>> Begin EXTRACT TO READ

The benefit of (a) is that we keep current table names for ‘real’ data and only add a column to them (plus some trigger and DAO logic).
The benefit of (b) – assuming that we move all the ‘real’ data to new table names (e.g. civicrm_contact_all) and expose the is_deleted=false rows in views under the ‘old’ names (e.g. civicrm_contact) – is that hard-coded queries that do not pass through CRM_Core_DAO (like the ones in Joomla!’s XML view files) work transparently (because they work on the view, not the ‘real’ table).
Our vote for now would be to go with (a), possibly fixing the few hard-coded queries that do not pass through CRM_Core_DAO by making them skip is_deleted=true rows (if the is_deleted column is present) – but we’re open for suggestions.
With either scenario, the only thing that’s left to decide is how to handle the places where we depend on the ON DELETE cascading, but the cascading should either trigger the relevant DELETE triggers in the cascade tables or, if it does not, we should be able to take care of them with a generic ON DELETE trigger template that would generate the triggers en masse based on ON DELETE rules.
Logging
Logging/change tracking is not currently considered for CiviCRM 3.2, and we mostly though about it mainly in the context of how it would interfere with undelete – on one hand, whether an implemented logging solution wouldn’t simply provide undelete out-of-the-box; on the other, whether implementing undelete now won’t complicate implementing logging later.

>> End EXTRACT TO READ

• [GOALS]:
[A] According to the extract on undelete, why would hard-coded queries that bypass CRM_Core_DAO keep working under option (b)? Answer in one to three sentences.
[B] Answer these from the extract on undelete:
(i) What example does it give of a new table name for the real data under option (b)?
(ii) Which option do the writers currently favor?
(iii) For which CiviCRM version is logging not currently considered?
The data that comes next plays no part in the work here.

>> Begin RAW DATA

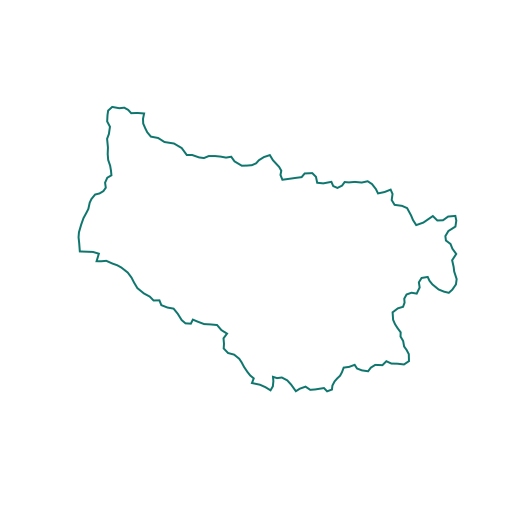 outline of Ribeirão Grande, São Paulo, Brazil, rotated 294°
{"feature_id": "56859067B45987470635802", "entity_name": "Ribeirão Grande", "entity_type": "district", "adm_level": 2, "iso_a3": "BRA", "parent_name": "Brazil", "parent_adm1": "São Paulo", "projection": "albers", "projection_center": [-48.356, -24.183], "detail": "fine", "context": "isolated", "style": "outline", "palette": "teal", "viewbox_px": 512, "rotation_deg": 294, "n_neighbors": 0, "source": "geoboundaries", "source_scale": "gbopen_adm2", "svg_char_len": 2816}
<svg xmlns="http://www.w3.org/2000/svg" viewBox="0 0 512 512"><g transform="rotate(294 256 256)"><path d="M174.2,254.6L173.3,261.1L167.6,259.8L162.7,262.5L158.4,264.1L156.0,269.9L157.0,276.1L155.3,282.5L153.0,286.1L149.8,290.2L146.6,295.3L144.5,299.3L143.3,303.7L138.3,304.0L140.0,311.9L140.0,317.9L139.2,323.9L143.8,324.4L148.7,322.8L152.5,320.7L153.0,324.9L155.5,329.0L155.1,335.1L152.8,340.4L148.7,347.4L152.6,350.0L156.8,354.4L155.8,360.0L158.2,364.4L163.0,371.8L161.3,376.0L164.9,379.7L168.7,378.5L173.4,378.8L177.2,380.0L180.8,381.5L184.8,381.8L189.7,381.5L192.6,386.2L196.7,390.4L194.3,394.1L194.6,399.3L196.3,405.3L200.7,406.3L205.0,409.2L207.7,415.9L212.9,417.9L212.8,423.4L215.2,429.2L217.1,435.3L222.2,438.5L228.5,435.5L231.4,431.8L233.6,428.1L238.2,425.0L241.2,420.8L245.1,419.2L247.9,414.3L250.3,410.7L253.5,407.2L260.1,403.7L265.9,406.9L269.4,411.0L273.8,410.7L277.3,408.8L282.1,409.2L285.7,413.0L287.0,418.1L293.8,418.3L298.2,415.5L303.3,416.2L306.7,421.4L303.9,424.6L301.8,428.7L299.7,436.4L299.9,442.3L300.8,447.1L305.0,449.0L311.4,450.2L316.5,448.7L322.4,443.4L326.4,441.0L331.9,436.9L339.3,438.1L342.5,432.5L346.1,428.8L347.4,423.2L351.2,420.9L357.1,421.6L364.0,426.2L369.8,424.6L373.7,421.8L370.2,415.5L364.7,412.3L362.2,407.2L364.4,401.3L354.6,395.3L349.4,389.8L352.7,384.8L356.1,381.2L361.2,374.6L361.2,369.0L359.1,361.8L362.3,357.2L368.2,355.5L371.4,352.0L366.7,347.4L362.8,342.0L365.9,338.3L368.9,332.7L369.7,327.6L366.1,322.7L363.9,316.2L361.0,310.9L359.6,306.9L355.3,306.0L351.3,302.7L351.3,298.1L354.4,294.7L349.7,287.9L347.8,282.1L352.7,278.6L354.6,273.7L351.2,266.9L346.6,265.6L343.5,260.5L339.8,254.6L336.4,249.1L340.0,245.4L344.2,244.4L346.8,240.9L348.5,236.9L350.4,232.5L353.8,227.6L349.6,223.0L344.7,219.7L340.7,218.4L337.3,215.3L335.0,211.1L332.7,206.3L333.7,197.9L336.6,193.0L333.7,188.6L332.4,183.2L330.7,178.1L328.0,172.1L324.3,168.6L322.9,163.9L322.3,156.5L320.1,151.7L324.4,144.2L325.4,135.3L322.9,126.0L324.0,118.6L322.3,111.4L324.8,106.3L327.7,102.8L331.1,99.1L335.3,97.0L340.7,95.8L338.4,89.4L335.7,83.9L337.5,79.8L337.9,75.3L335.4,71.0L333.7,64.0L328.7,61.8L324.4,63.0L318.4,65.3L314.7,70.0L307.6,72.0L302.5,72.3L294.9,76.6L288.7,79.1L283.6,81.9L279.2,86.0L275.0,88.8L270.9,91.1L267.0,88.3L261.6,88.3L257.3,91.0L253.2,90.2L249.5,87.6L246.7,84.0L241.2,82.5L237.1,82.4L230.8,83.7L226.9,83.5L220.4,83.0L213.8,83.5L205.7,84.6L200.9,86.3L196.1,89.1L188.5,93.2L190.3,97.7L193.4,105.4L194.2,111.5L186.4,112.5L188.1,116.5L190.7,121.2L190.7,127.9L191.1,133.0L190.7,137.6L188.7,145.6L185.6,151.1L182.2,155.3L178.4,160.7L176.2,168.8L175.7,175.5L173.7,180.5L176.2,185.8L172.6,189.5L172.9,196.1L174.4,202.1L171.4,208.0L167.2,214.2L165.8,219.0L167.7,224.0L172.2,224.2L172.3,229.2L172.7,236.3L174.9,242.0L177.1,248.5L174.2,254.6Z" fill="none" stroke="#0f766e" stroke-width="2"/></g></svg>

>> End RAW DATA

• [TASK RESULTS]:
[A] Under option (b), the real data moves to new tables, and the rows with is_deleted=false are exposed through views under the old table names. The hard-coded queries run against those views rather than the real tables, so they work transparently.

[B]
(i) civicrm_contact_all
(ii) Option (a)
(iii) CiviCRM 3.2